Photo By: Town Crier File Photo
Photo Town Crier File Photo

Union Presbyterian Church’s July Fourth Pancake Breakfast drew a patriotic crowd last year.

When I was in the Boy Scouts, we did a lot of backpacking.

We’d hike in on Saturday, camp overnight and then hike back Sunday. Sundays before we left camp – breakfast over, tents rolled up and stowed, backpacks ready, canteens full – we would have chapel. It was sometimes led by our chaplain, sometimes by one of the Scouts working toward his religion merit badge.

The sermon was always essentially this: “Look around you. We have gotten to see a different part of the world with all this beautiful scenery, with the streams we’ve passed and the forest we’ve camped in. Look around and see what a good God we have.” That was the message every time.

It was fine for what it was. I preached recently on Psalm 19 – King David also had looked around. He had gazed in wonder at the night sky and marveled at what God had made. Psalm 19 begins, “The heavens declare the glory of God; the skies proclaim the work of his hands.”

I love learning about the universe and the wonders it contains – there are billions of galaxies, each with billions of stars, and just in our little solar system, there are incredible things like volcanoes on distant moons that don’t spew lava but weirder stuff (I heard someone say it was liquid methane). How cool would that be to see that in person?

But the truth is, I don’t need volcanoes on distant moons – those Boy Scout sermons were good enough. I look around and see living things that only need air, water, light and a bit of dirt to grow. I can see the great variety of animals and the distant stars, and I know for certain that this world didn’t just happen. It was made.
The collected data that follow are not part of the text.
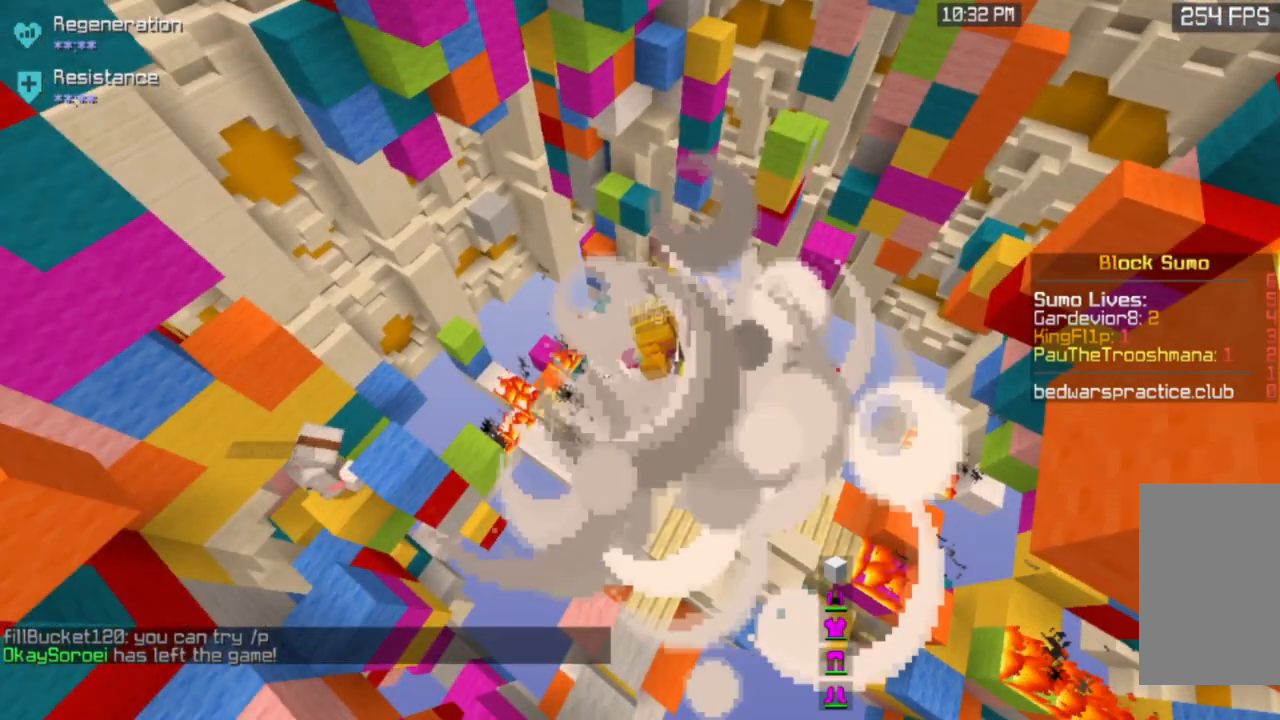
{"keys": [], "mouse": [], "events": []}
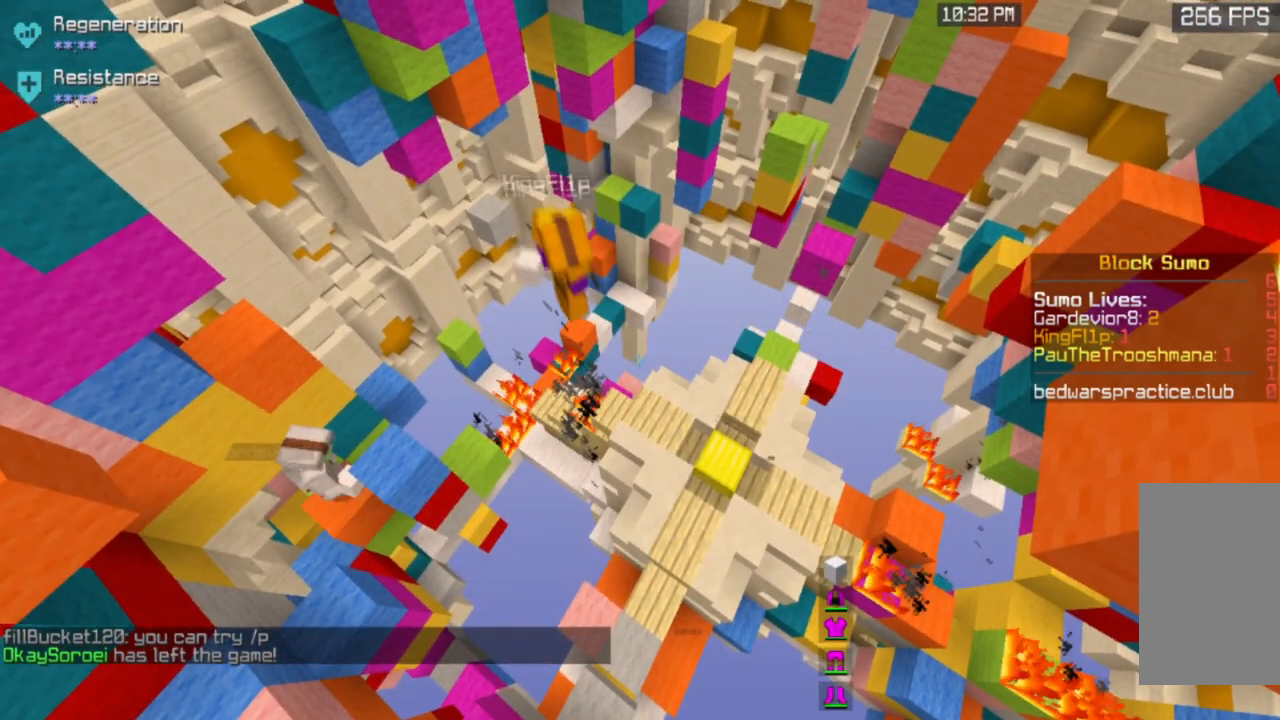
{"keys": [], "mouse": [], "events": []}
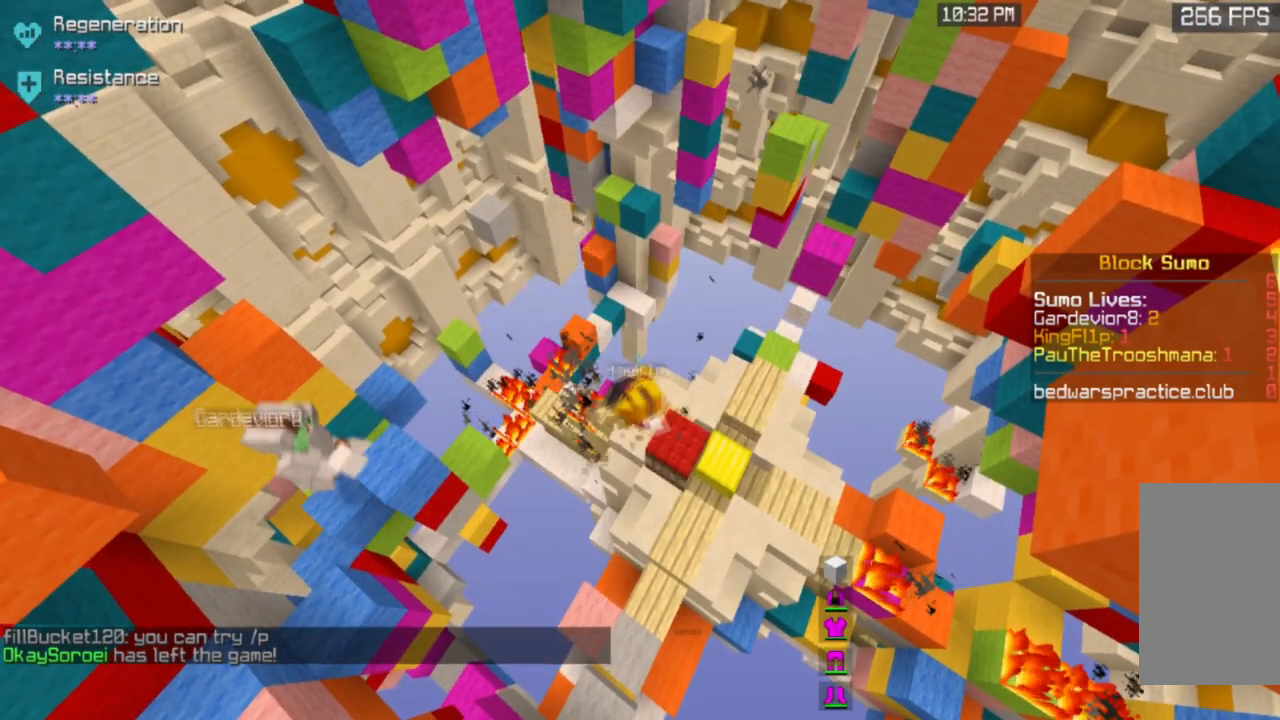
{"keys": [], "mouse": [], "events": []}
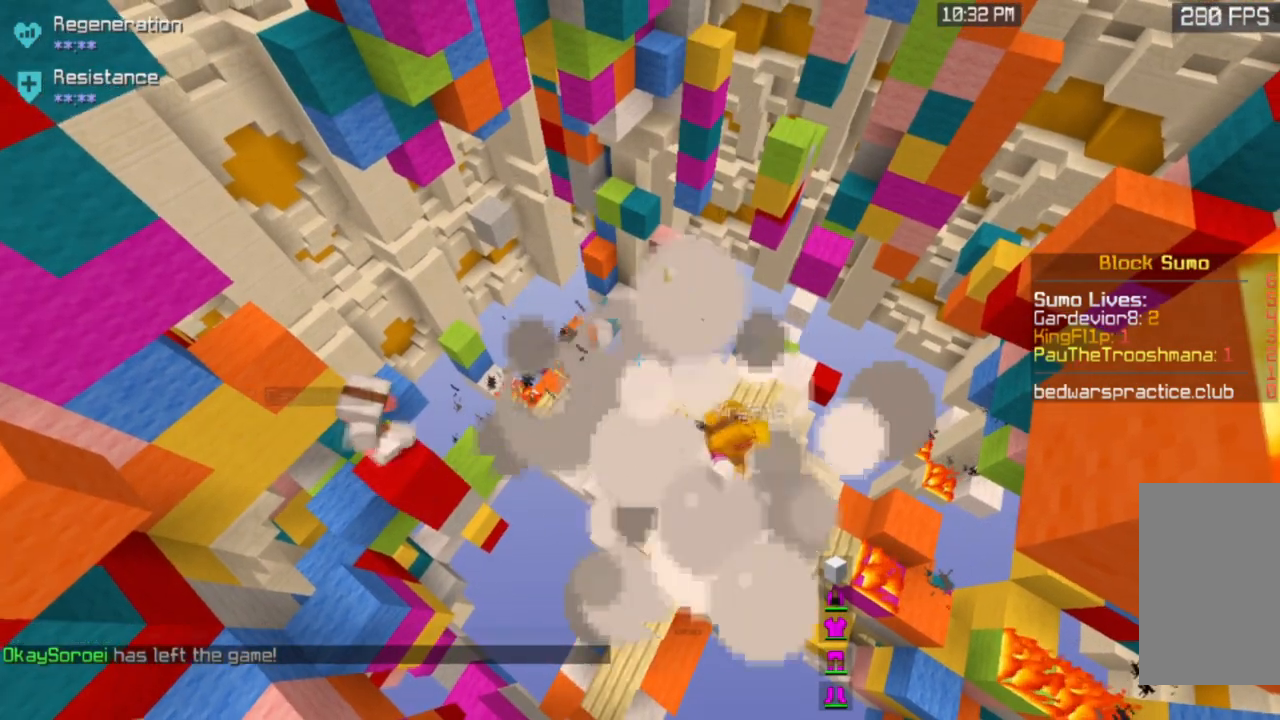
{"keys": [], "mouse": [], "events": []}
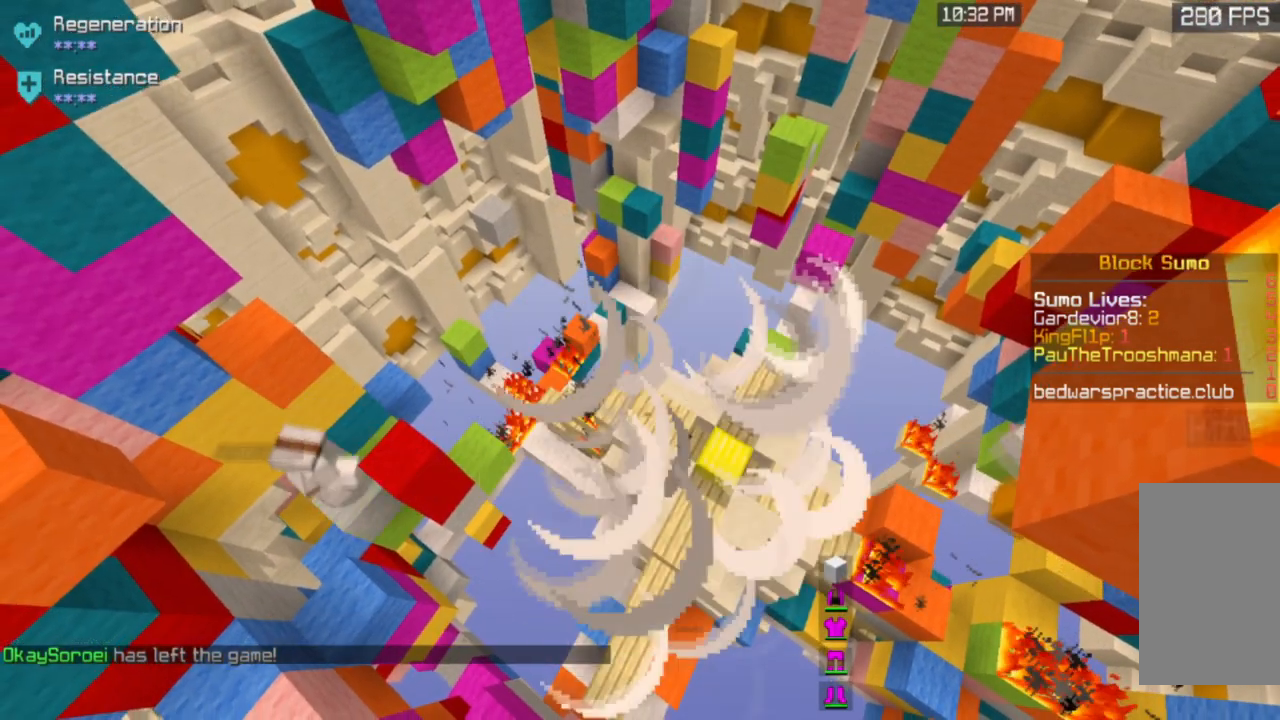
{"keys": [], "mouse": [], "events": []}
And while that’s good, it isn’t good enough. David ends the Psalm with a desire to be clean and innocent because of God’s goodness and righteousness. David longed for what he would never achieve. He looked at the world and saw God’s greatness; he looked at himself and people around him and saw that there was something wrong with humanity – a disconnect. It wasn’t until Jesus came that the disconnect was reconnected.

We have a chance to know intimately and deeply the God who created, and we have a chance that David didn’t to be clean and innocent because of Jesus. What David longed for came true in Christ. I invite you to find that, too.